_Auszug_:
══════════════════════════════
Kopiert man die Ausgabe in eine neue htm-Datei, fehlt ein Teil, und zwar der mit 
"Alle Angebote ab ... "  !!!	


Kann mir jemand helfen

Danke!!


----------



## Bleiglanz (1. Jun 2005)

könnte sein, dass amazon den basierend auf dem client (browser, cookies, usw.) gar nicht mitschickt??

was genau fehlt?

alles bis zum ende, oder ist da noch ein </html> drin, d.h. wurde was ausgelassen?


----------



## stev.glasow (1. Jun 2005)

in Zeile 388 steht wenn man es über eine Script lädt:
/ 


Und beim Browser(Mozialla):
/ <nobr><font face=verdana,arial,helvetica size=-1 >*<a href=/exec/obidos/tg/detail/offer-listing/-/3785721528/all/ref=ufu_lmi_/302-8171499-4442411>Alle Angebote</a>* ab <font color=#990000>EUR 16,00</font></font></nobr>

Ich habe mich mal  bei Amazon ausgeloggt und Cookies und JavaScript deaktiviert, hat aber nichts dran geändert.
══════════════════════════════
_Arbeitsauftrag_: Gib den Absatz im Auszug, der mit „Ich habe mich mal“ beginnt, als knappe Stichpunktliste wieder.

Einträge des Datensatzes
══════════════════════════════
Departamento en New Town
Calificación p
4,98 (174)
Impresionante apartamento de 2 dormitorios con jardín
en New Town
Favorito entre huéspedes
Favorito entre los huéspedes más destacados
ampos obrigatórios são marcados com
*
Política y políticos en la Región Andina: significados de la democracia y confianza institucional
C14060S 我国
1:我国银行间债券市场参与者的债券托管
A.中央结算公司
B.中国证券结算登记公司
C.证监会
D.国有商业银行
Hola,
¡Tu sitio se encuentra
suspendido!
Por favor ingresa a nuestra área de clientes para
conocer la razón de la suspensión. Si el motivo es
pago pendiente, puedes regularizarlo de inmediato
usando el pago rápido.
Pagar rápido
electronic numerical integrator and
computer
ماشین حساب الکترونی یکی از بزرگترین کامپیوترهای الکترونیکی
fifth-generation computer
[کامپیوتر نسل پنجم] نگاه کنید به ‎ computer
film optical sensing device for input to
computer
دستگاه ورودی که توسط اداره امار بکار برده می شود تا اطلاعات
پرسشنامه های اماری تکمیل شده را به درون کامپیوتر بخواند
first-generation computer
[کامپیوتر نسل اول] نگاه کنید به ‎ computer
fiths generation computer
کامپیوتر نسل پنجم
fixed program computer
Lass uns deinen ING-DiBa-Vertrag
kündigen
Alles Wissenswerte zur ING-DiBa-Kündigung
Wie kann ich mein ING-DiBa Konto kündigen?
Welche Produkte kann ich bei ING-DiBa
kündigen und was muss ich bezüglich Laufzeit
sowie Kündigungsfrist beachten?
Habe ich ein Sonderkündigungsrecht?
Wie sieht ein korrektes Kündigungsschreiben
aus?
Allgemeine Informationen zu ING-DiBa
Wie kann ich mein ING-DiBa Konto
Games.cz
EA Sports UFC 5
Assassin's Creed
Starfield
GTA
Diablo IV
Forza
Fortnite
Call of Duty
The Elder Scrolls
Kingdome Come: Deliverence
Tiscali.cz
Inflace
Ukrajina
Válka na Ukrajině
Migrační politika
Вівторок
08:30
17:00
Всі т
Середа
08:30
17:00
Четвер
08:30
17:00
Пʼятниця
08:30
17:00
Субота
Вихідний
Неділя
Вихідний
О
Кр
══════════════════════════════
_Erwartete Antwort_:
- Bei Amazon ausgeloggt
- Cookies deaktiviert
- JavaScript deaktiviert
- Ergebnis: keine Änderung